## Work to complete
Give every line of the records below as a numbered list, leaving out blank lines.

[Entries drawn from a collection]
§
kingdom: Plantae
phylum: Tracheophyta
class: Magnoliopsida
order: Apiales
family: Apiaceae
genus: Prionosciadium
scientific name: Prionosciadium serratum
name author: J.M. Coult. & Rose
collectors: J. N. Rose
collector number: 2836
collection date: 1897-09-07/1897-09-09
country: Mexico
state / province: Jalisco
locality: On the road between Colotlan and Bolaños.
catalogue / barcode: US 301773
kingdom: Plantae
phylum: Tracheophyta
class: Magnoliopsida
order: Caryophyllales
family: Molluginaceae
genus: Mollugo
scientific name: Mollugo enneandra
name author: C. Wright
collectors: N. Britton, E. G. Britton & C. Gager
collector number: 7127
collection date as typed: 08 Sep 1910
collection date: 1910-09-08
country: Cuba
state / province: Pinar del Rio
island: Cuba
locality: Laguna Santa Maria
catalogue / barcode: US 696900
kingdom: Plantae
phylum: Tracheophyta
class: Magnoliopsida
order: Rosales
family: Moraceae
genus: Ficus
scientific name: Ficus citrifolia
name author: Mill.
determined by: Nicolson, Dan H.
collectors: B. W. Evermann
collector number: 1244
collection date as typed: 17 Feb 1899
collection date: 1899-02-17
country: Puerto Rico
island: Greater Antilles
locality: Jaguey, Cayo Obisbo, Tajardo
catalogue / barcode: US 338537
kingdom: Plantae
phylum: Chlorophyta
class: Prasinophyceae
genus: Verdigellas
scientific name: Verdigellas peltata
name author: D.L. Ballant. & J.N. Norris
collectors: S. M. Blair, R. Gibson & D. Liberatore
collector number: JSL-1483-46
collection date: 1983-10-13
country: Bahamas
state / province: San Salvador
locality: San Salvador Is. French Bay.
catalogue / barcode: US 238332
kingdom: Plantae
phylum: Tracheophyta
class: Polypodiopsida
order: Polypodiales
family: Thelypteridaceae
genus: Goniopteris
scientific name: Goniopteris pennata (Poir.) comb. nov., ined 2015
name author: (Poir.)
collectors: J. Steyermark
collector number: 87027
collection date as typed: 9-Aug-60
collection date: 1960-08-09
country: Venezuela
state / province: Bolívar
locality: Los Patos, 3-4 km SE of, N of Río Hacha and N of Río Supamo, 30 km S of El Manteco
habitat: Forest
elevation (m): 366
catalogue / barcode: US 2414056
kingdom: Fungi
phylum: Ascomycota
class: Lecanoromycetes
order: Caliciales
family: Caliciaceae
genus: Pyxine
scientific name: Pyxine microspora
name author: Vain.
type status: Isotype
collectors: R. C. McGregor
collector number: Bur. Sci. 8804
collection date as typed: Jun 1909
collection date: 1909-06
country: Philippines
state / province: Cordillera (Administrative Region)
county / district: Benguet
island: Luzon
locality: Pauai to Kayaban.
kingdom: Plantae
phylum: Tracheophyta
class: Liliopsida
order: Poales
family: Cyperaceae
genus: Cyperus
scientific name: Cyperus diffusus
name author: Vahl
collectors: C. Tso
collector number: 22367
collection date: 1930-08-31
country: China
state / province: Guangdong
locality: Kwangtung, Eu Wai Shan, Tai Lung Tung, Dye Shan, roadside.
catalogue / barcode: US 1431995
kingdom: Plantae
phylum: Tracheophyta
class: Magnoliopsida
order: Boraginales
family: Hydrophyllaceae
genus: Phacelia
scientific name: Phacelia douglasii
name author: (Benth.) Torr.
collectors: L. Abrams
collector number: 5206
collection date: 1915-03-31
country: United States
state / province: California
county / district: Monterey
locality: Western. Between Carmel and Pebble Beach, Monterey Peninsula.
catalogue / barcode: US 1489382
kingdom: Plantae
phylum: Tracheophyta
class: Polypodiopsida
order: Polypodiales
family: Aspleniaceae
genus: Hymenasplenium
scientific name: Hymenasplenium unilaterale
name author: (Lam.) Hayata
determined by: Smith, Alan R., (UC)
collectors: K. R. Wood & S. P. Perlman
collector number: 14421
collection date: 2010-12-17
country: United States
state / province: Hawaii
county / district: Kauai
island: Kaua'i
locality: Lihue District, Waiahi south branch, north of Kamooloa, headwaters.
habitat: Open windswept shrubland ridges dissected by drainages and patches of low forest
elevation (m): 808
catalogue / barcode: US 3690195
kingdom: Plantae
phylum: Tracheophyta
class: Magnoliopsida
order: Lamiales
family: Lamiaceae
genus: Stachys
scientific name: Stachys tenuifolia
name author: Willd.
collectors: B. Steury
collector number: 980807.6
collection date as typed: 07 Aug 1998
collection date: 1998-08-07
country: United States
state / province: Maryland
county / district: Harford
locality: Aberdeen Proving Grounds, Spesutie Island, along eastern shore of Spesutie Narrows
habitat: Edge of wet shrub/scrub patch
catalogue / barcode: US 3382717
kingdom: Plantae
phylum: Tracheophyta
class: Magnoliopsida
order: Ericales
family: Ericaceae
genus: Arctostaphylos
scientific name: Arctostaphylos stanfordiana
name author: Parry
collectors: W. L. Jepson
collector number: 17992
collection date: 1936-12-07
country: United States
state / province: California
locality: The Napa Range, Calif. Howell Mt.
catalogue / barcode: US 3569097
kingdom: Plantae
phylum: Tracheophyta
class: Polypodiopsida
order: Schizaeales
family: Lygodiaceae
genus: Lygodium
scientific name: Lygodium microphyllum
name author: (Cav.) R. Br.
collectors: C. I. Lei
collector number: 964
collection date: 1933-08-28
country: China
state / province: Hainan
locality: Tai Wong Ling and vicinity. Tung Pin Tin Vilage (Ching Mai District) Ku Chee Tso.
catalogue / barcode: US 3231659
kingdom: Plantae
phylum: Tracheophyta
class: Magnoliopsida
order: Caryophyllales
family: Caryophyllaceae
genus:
§
## Expected answer
1. kingdom: Plantae
2. phylum: Tracheophyta
3. class: Magnoliopsida
4. order: Apiales
5. family: Apiaceae
6. genus: Prionosciadium
7. scientific name: Prionosciadium serratum
8. name author: J.M. Coult. & Rose
9. collectors: J. N. Rose
10. collector number: 2836
11. collection date: 1897-09-07/1897-09-09
12. country: Mexico
13. state / province: Jalisco
14. locality: On the road between Colotlan and Bolaños.
15. catalogue / barcode: US 301773
16. kingdom: Plantae
17. phylum: Tracheophyta
18. class: Magnoliopsida
19. order: Caryophyllales
20. family: Molluginaceae
21. genus: Mollugo
22. scientific name: Mollugo enneandra
23. name author: C. Wright
24. collectors: N. Britton, E. G. Britton & C. Gager
25. collector number: 7127
26. collection date as typed: 08 Sep 1910
27. collection date: 1910-09-08
28. country: Cuba
29. state / province: Pinar del Rio
30. island: Cuba
31. locality: Laguna Santa Maria
32. catalogue / barcode: US 696900
33. kingdom: Plantae
34. phylum: Tracheophyta
35. class: Magnoliopsida
36. order: Rosales
37. family: Moraceae
38. genus: Ficus
39. scientific name: Ficus citrifolia
40. name author: Mill.
41. determined by: Nicolson, Dan H.
42. collectors: B. W. Evermann
43. collector number: 1244
44. collection date as typed: 17 Feb 1899
45. collection date: 1899-02-17
46. country: Puerto Rico
47. island: Greater Antilles
48. locality: Jaguey, Cayo Obisbo, Tajardo
49. catalogue / barcode: US 338537
50. kingdom: Plantae
51. phylum: Chlorophyta
52. class: Prasinophyceae
53. genus: Verdigellas
54. scientific name: Verdigellas peltata
55. name author: D.L. Ballant. & J.N. Norris
56. collectors: S. M. Blair, R. Gibson & D. Liberatore
57. collector number: JSL-1483-46
58. collection date: 1983-10-13
59. country: Bahamas
60. state / province: San Salvador
61. locality: San Salvador Is. French Bay.
62. catalogue / barcode: US 238332
63. kingdom: Plantae
64. phylum: Tracheophyta
65. class: Polypodiopsida
66. order: Polypodiales
67. family: Thelypteridaceae
68. genus: Goniopteris
69. scientific name: Goniopteris pennata (Poir.) comb. nov., ined 2015
70. name author: (Poir.)
71. collectors: J. Steyermark
72. collector number: 87027
73. collection date as typed: 9-Aug-60
74. collection date: 1960-08-09
75. country: Venezuela
76. state / province: Bolívar
77. locality: Los Patos, 3-4 km SE of, N of Río Hacha and N of Río Supamo, 30 km S of El Manteco
78. habitat: Forest
79. elevation (m): 366
80. catalogue / barcode: US 2414056
81. kingdom: Fungi
82. phylum: Ascomycota
83. class: Lecanoromycetes
84. order: Caliciales
85. family: Caliciaceae
86. genus: Pyxine
87. scientific name: Pyxine microspora
88. name author: Vain.
89. type status: Isotype
90. collectors: R. C. McGregor
91. collector number: Bur. Sci. 8804
92. collection date as typed: Jun 1909
93. collection date: 1909-06
94. country: Philippines
95. state / province: Cordillera (Administrative Region)
96. county / district: Benguet
97. island: Luzon
98. locality: Pauai to Kayaban.
99. kingdom: Plantae
100. phylum: Tracheophyta
101. class: Liliopsida
102. order: Poales
103. family: Cyperaceae
104. genus: Cyperus
105. scientific name: Cyperus diffusus
106. name author: Vahl
107. collectors: C. Tso
108. collector number: 22367
109. collection date: 1930-08-31
110. country: China
111. state / province: Guangdong
112. locality: Kwangtung, Eu Wai Shan, Tai Lung Tung, Dye Shan, roadside.
113. catalogue / barcode: US 1431995
114. kingdom: Plantae
115. phylum: Tracheophyta
116. class: Magnoliopsida
117. order: Boraginales
118. family: Hydrophyllaceae
119. genus: Phacelia
120. scientific name: Phacelia douglasii
121. name author: (Benth.) Torr.
122. collectors: L. Abrams
123. collector number: 5206
124. collection date: 1915-03-31
125. country: United States
126. state / province: California
127. county / district: Monterey
128. locality: Western. Between Carmel and Pebble Beach, Monterey Peninsula.
129. catalogue / barcode: US 1489382
130. kingdom: Plantae
131. phylum: Tracheophyta
132. class: Polypodiopsida
133. order: Polypodiales
134. family: Aspleniaceae
135. genus: Hymenasplenium
136. scientific name: Hymenasplenium unilaterale
137. name author: (Lam.) Hayata
138. determined by: Smith, Alan R., (UC)
139. collectors: K. R. Wood & S. P. Perlman
140. collector number: 14421
141. collection date: 2010-12-17
142. country: United States
143. state / province: Hawaii
144. county / district: Kauai
145. island: Kaua'i
146. locality: Lihue District, Waiahi south branch, north of Kamooloa, headwaters.
147. habitat: Open windswept shrubland ridges dissected by drainages and patches of low forest
148. elevation (m): 808
149. catalogue / barcode: US 3690195
150. kingdom: Plantae
151. phylum: Tracheophyta
152. class: Magnoliopsida
153. order: Lamiales
154. family: Lamiaceae
155. genus: Stachys
156. scientific name: Stachys tenuifolia
157. name author: Willd.
158. collectors: B. Steury
159. collector number: 980807.6
160. collection date as typed: 07 Aug 1998
161. collection date: 1998-08-07
162. country: United States
163. state / province: Maryland
164. county / district: Harford
165. locality: Aberdeen Proving Grounds, Spesutie Island, along eastern shore of Spesutie Narrows
166. habitat: Edge of wet shrub/scrub patch
167. catalogue / barcode: US 3382717
168. kingdom: Plantae
169. phylum: Tracheophyta
170. class: Magnoliopsida
171. order: Ericales
172. family: Ericaceae
173. genus: Arctostaphylos
174. scientific name: Arctostaphylos stanfordiana
175. name author: Parry
176. collectors: W. L. Jepson
177. collector number: 17992
178. collection date: 1936-12-07
179. country: United States
180. state / province: California
181. locality: The Napa Range, Calif. Howell Mt.
182. catalogue / barcode: US 3569097
183. kingdom: Plantae
184. phylum: Tracheophyta
185. class: Polypodiopsida
186. order: Schizaeales
187. family: Lygodiaceae
188. genus: Lygodium
189. scientific name: Lygodium microphyllum
190. name author: (Cav.) R. Br.
191. collectors: C. I. Lei
192. collector number: 964
193. collection date: 1933-08-28
194. country: China
195. state / province: Hainan
196. locality: Tai Wong Ling and vicinity. Tung Pin Tin Vilage (Ching Mai District) Ku Chee Tso.
197. catalogue / barcode: US 3231659
198. kingdom: Plantae
199. phylum: Tracheophyta
200. class: Magnoliopsida
201. order: Caryophyllales
202. family: Caryophyllaceae
203. genus:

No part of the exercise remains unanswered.